Por enquanto, tudo o que temos são rumores “de fontes próximas ao assunto”, mas segundo o FT, o Google poderá oferecer um serviço de streaming de músicas muito semelhante a aquilo que conhecemos hoje no Spotify, mas com uma grande e considerável diferença: o serviço do Google será totalmente gratuito e ilimitado. Nenhum tipo de limitação, nem por tempo total ou por reprodução de músicas. Esses diferenciais são muito relevantes, e colocam a suposta opção do Google em vantagem em relação aos seus principais concorrentes, como o Spotify e o Rdio, que contam com opções de assinatura gratuita, mas condicionadas ao tempo limitado de reprodução das músicas.

Por outro lado, o Google pode também lançar duas opções do seu serviço de streaming. A gratuita seria ilimitada, mas com o inconveniente de contar com anúncios publicitários, que podemo aparecer com uma frequência ainda desconhecida por todos. A versão totalmente ilimitada e sem propagandas seria paga, através de uma assinatura cujo valor ainda não foi definido.

Por enquanto, o Google estaria negociando com as grandes gravadoras a oferta desse conteúdo, e mesmo sem ter datas concretas de seu anúncio, especula-se que a chegada do serviço ao mercado poderia acontecer “em breve”. Em breve… quando? Além disso, imagino que o Google deve estar negociando com as gravadoras há tempos. Afinal de contas, mesmo com propagandas, a proposta de faixas ilimitadas e gratuitas é algo inédito na internet, e resta saber como que as gravadoras podem capitalizar com isso.

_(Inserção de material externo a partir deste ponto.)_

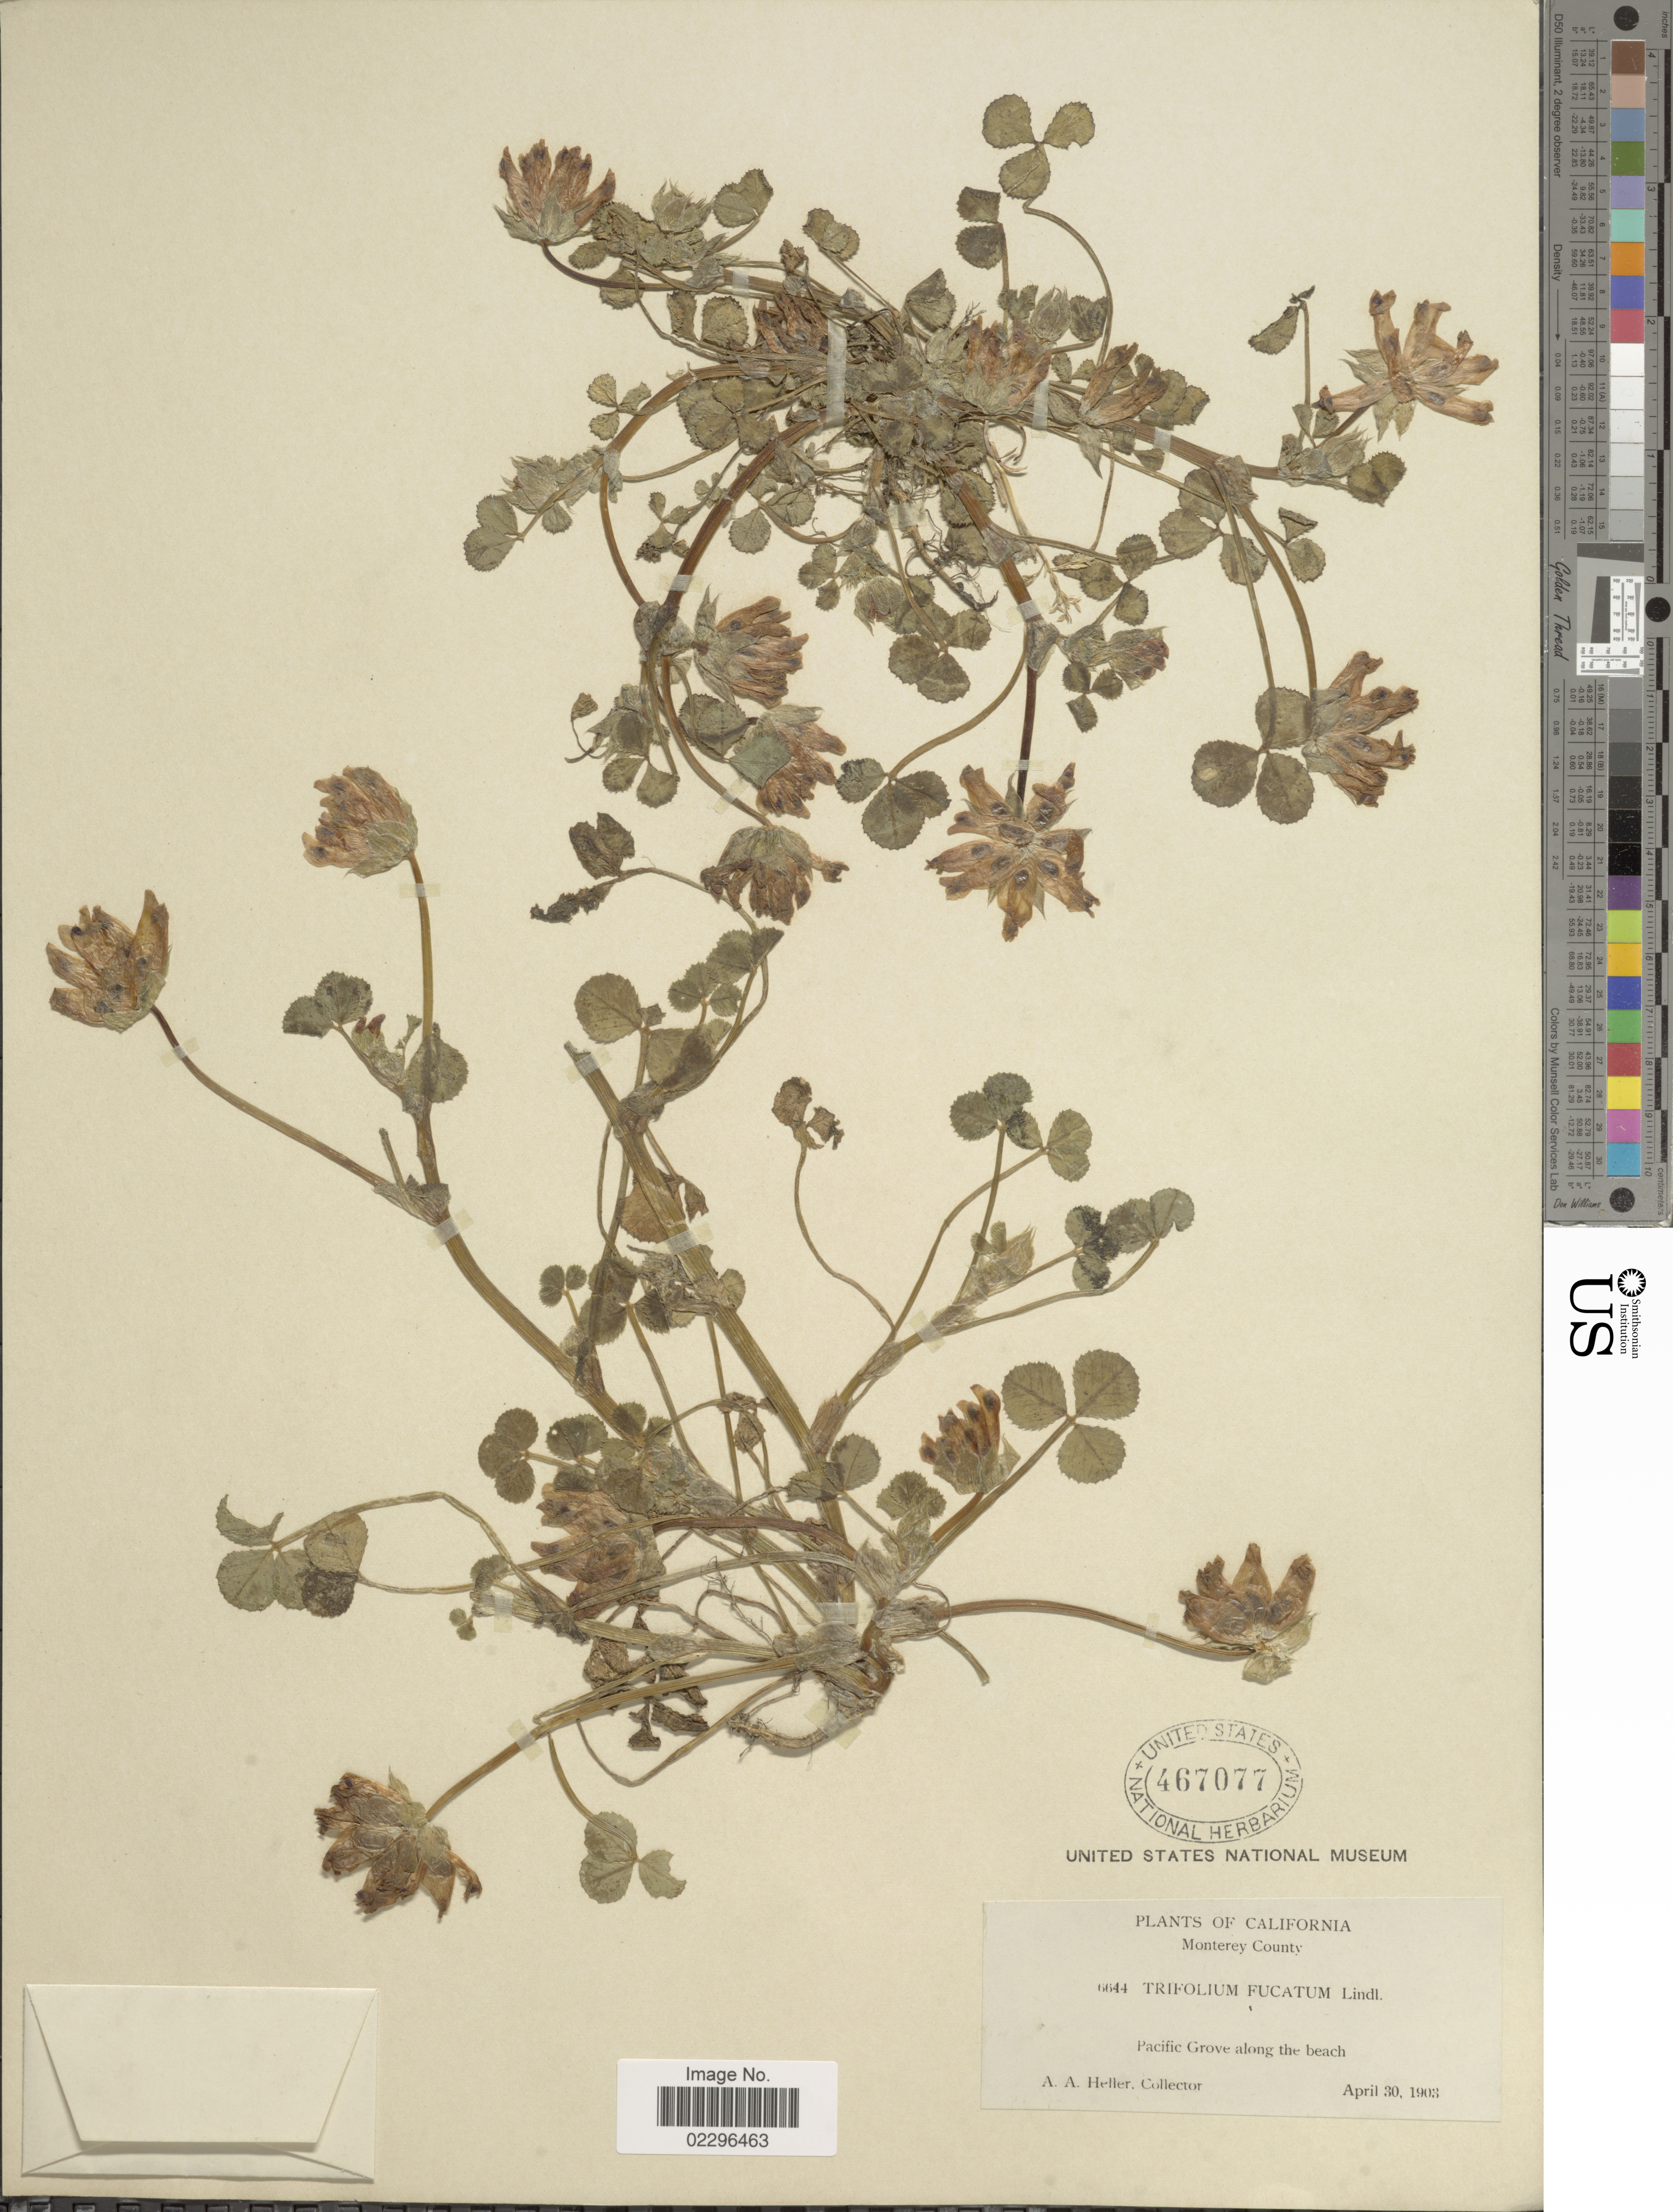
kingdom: Plantae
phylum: Tracheophyta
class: Magnoliopsida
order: Fabales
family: Fabaceae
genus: Trifolium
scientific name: Trifolium fucatum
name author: Lindl.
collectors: A. A. Heller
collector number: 6644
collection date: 1903-04-30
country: United States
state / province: California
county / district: Monterey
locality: Monterey County, Pacific Grove along the beach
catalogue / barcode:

Em uma época onde tudo indicava que o modelo de negócio da indústria fonográfica estava se assentando, e que o Spotify oferecia algo com que todos estavam de acordo com isso, vem o Google prometendo o mundo mágico e quase perfeito para quem gosta de música. Sabemos que o Spotify é uma empresa que tem grandes problemas para obter lucros com o seu formato de ofertas de músicas, e que esse seria um dos motivos pelos quais eles transformariam a sua versão mobile em um app gratuito. Esse movimento com certeza ajudaria a aumentar o número de usuários, fazendo assim com que possíveis investidores vejam aqui uma grande oportunidade de capitalizar em cima de uma base de clientes em potencial.

E eis o grande mistério da fé. Ou do Google. Produzir suas próprias soluções, produtos e serviços e não cobrar por isso é algo que o Google tem por direito fazer. Mas dessa vez, estamos falando das músicas de artistas do mundo todo, e principalmente, de gravadoras gananciosas, que querem lucrar com isso. Acho difícil a conta se fechar. Mas vamos esperar. É mais fácil o Google lucrar com músicas do que com o YouTube. Não que o Google não lucre com o site de vídeos, mas não é algo que podemos dizer “puxa vida, que espetacular”.